Today I’m delighted to welcome two of my favourite comedy writers to the blog: Heide Goody and Iain Grant.
Heide and Iain have co-written fifteen novels in the past six years.
Their debut novel, Clovenhoof, a comedy in which Satan loses his job and has to move to Birmingham, was a bestseller on the Amazon comedy fantasy charts and was optioned by a Hollywood film production company.
They have delivered workshops on different aspects of story-writing at festivals and events across the Midlands and have been guests on BBC Radio numerous times to discuss their work and writing.
This is the first of two interviews with Heide and Iain. Today, they’re talking to me about writing craft. In the next interview, they’ll be discussing the business side of their writing.
Tell us something about your books, including your genre and your characters and/or themes.
We’re a writing partnership. We’ve written novels together since 2011.
We started writing comedy fantasy, and we’ve written in other genres since (horror, and we’re currently plotting a set of crime novels) but always with comedy as a big part of the appeal.
What inspires you to write? Who are your favorite writers?
When we decided to work together we pictured a Venn diagram of where our interests overlap. The influence of Terry Pratchett and Neil Gaiman is where we saw the most significant intersection.
In terms of what inspires us, we have plundered every possible avenue.
We have both used dreams that we had as the basis for stories, we have played games to drive out some high concept ideas for books, and we’ve thought about character traits after meeting someone interesting.
Whenever we come across quality writing, be it in books, TV or film, we like to discuss it with each other and think about what we can learn from it. We’ve recently enjoyed discussing and dissecting the Netflix comedy, “The Good Place”, which does so many wonderful things story-wise.
How do you start writing? Do you have a process or do you fly by the seat of your pants?
We have a process, but it’s constantly evolving. Iain is a serious plotting addict, and Heide has learned to love it**. We make extensive use of shared ideas documents so that we can jointly stretch and extend an idea or theme.
How has your writing process changed since you started writing?
We’ve learned where our strengths are, and we try to divide work up to suit. If there’s a scene that requires witty dialogue, then Iain will normally write it. If there’s something with lots of slapstick, then it’s often Heide who will tackle it.
How long does it normally take you to write, and what proportion of the time is spent doing what?
We can turn a novel around in about four months, but we sometimes work on several at a time.
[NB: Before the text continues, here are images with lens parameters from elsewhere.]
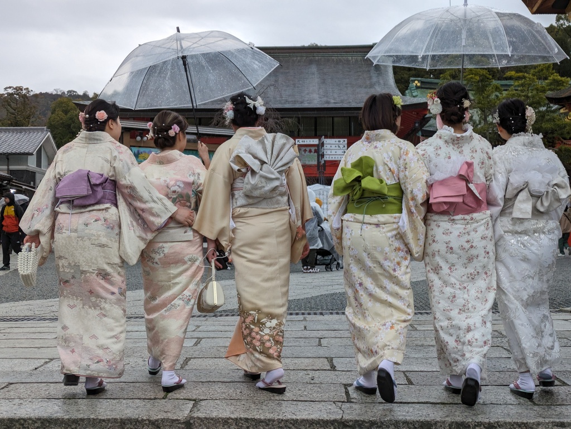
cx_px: 286
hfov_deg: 37.5
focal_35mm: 51
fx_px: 842
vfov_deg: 28.6
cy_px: 214
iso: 55
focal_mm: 5.43
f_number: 1.89
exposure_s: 1/306
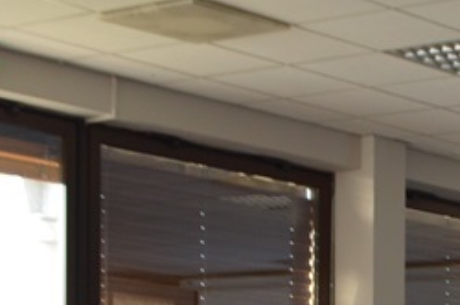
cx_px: 797
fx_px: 1838
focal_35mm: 144
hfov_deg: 13.1
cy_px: 638
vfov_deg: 8.9
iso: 200
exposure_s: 1/20
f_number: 5.6
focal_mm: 20
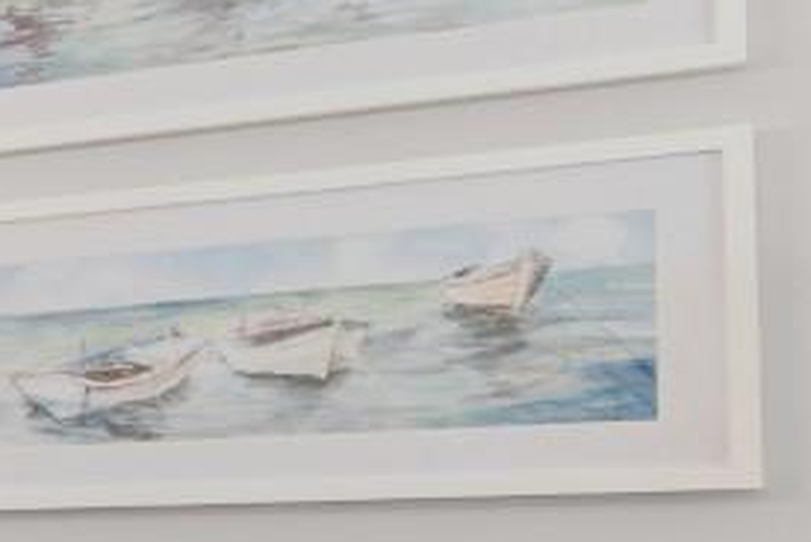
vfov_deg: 13.5
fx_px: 2255
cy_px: 574
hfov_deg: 12.4
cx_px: -1442
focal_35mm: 100
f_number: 4.8
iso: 100
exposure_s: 1/5
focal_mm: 11.5
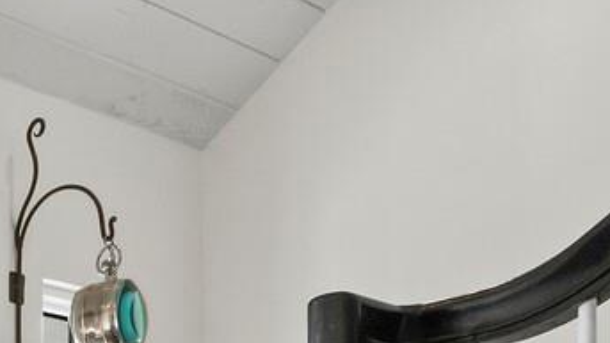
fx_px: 1148
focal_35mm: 71
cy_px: 649
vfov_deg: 14.6
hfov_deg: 22.8
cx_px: -359
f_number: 13
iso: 320
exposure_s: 1/15
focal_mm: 7
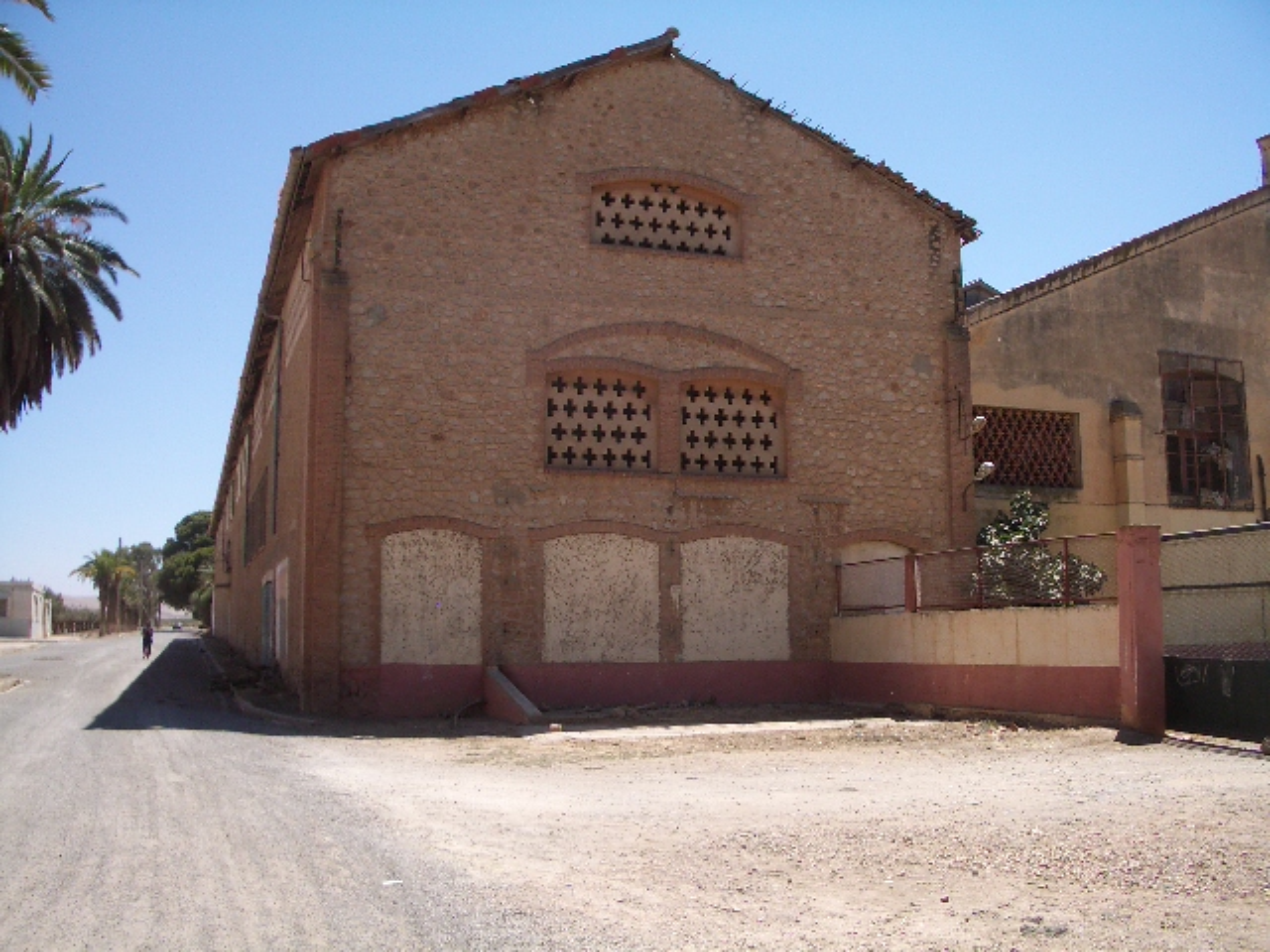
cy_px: 476
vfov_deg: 40.7
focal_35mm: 35
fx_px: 1284
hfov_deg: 52.6
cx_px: 635
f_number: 4.3
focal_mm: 5.8
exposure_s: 1/400
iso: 80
If we are working in an existing world, then the planning process isn’t as lengthy, but right now we’re creating a new set of characters for a new series, so we’re taking the time to create some test pieces, so that we can work out exactly who our new cast of characters are, and then we can be confident that we’ll both know what they would do in any given situation.
What is your favorite part of the writing process?
Planning something brand new is very exciting. We love brainstorming ideas and coming up with ridiculous situations we can use in our novels.
Do you involve other people in your writing, as collaborators or editors? How do you make this work?
Apart from each other, we work with editors and proofers. We call upon different people depending on the job in hand, because we know quite well now if we’re slightly “stuck” with something.
Sometimes we need editors to come in as story-fixers. Sometimes we just need an editor to tell us what the hell we’ve just written (because we don’t always know).
Do you have any writing tips you’d like to share with readers?
We met at a writers’ group, so we’d definitely both recommend the experience that you can get from there. We have a very similar work ethic, which is important to us; we take our business very seriously.
We certainly see that writers who treat their work as a business are more likely to get positive results from the effort they put in. We each have our own writing routines but they are built around putting in the hours each and every week.
** for “love” read “regard as a necessary part of the process”
Heide and Iain’s website is full of appropriately wacky resources and ideas. It’s built on self-hosted WordPress and I’ve worked with them to customize it and add resources like a random story generator and a random game rules generator inspired by their book Hooflandia.